=== Work task ===
Each line holding the word "через" must appear in the answer, copied from the entries.

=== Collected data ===
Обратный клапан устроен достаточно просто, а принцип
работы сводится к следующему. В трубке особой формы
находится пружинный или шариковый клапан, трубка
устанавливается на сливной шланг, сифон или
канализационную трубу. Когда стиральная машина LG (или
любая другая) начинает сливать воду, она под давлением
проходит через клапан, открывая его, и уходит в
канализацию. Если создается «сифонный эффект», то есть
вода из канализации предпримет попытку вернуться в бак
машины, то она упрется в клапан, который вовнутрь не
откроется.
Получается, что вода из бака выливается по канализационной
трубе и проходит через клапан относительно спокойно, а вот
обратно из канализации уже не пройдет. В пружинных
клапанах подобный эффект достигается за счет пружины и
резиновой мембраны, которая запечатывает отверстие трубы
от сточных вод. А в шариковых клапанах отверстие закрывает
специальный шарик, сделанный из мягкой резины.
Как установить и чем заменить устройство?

==

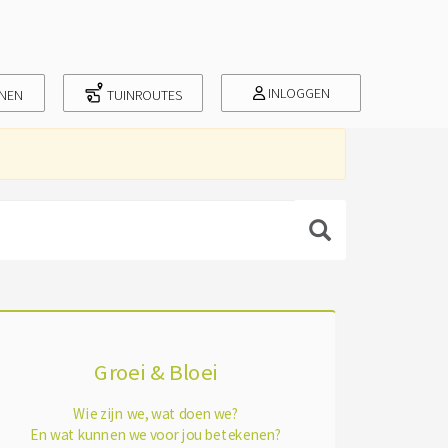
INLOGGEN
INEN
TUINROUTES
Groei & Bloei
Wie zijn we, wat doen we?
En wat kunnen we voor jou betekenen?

...

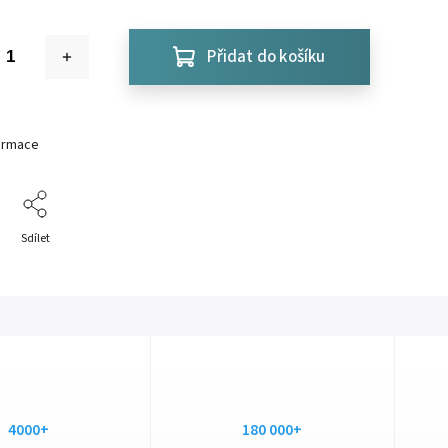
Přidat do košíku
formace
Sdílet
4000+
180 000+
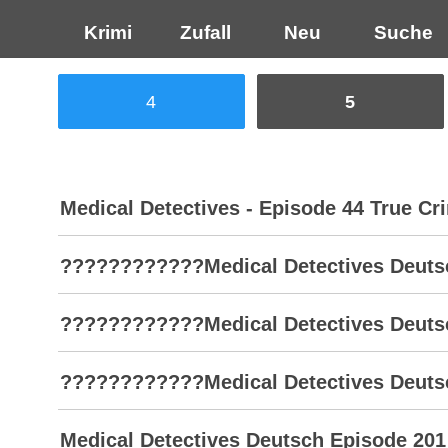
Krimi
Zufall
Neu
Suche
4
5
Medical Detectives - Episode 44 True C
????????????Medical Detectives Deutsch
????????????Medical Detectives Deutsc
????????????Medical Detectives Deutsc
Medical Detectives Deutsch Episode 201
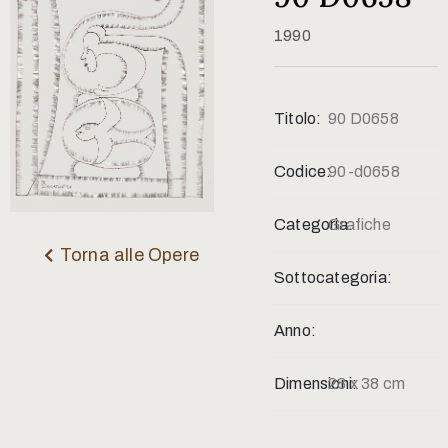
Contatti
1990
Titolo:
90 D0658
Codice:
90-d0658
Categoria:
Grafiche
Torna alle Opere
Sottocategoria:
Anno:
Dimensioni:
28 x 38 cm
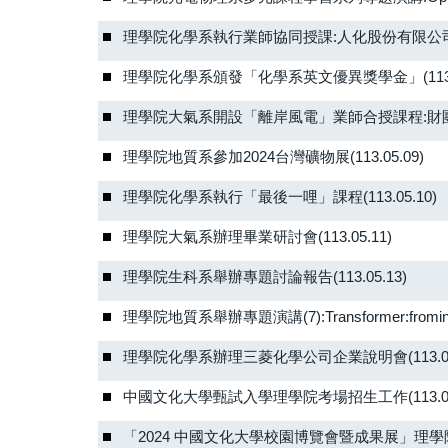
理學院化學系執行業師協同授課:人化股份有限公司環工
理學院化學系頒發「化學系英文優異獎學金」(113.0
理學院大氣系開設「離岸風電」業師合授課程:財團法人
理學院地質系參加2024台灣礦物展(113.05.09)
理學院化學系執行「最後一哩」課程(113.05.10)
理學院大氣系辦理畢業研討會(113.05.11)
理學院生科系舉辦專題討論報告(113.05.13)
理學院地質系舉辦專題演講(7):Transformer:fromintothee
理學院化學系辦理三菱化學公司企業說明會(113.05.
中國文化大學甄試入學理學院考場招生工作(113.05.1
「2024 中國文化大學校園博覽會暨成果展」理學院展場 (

=== Solution for this task ===
проходит через клапан, открывая его, и уходит в
трубе и проходит через клапан относительно спокойно, а вот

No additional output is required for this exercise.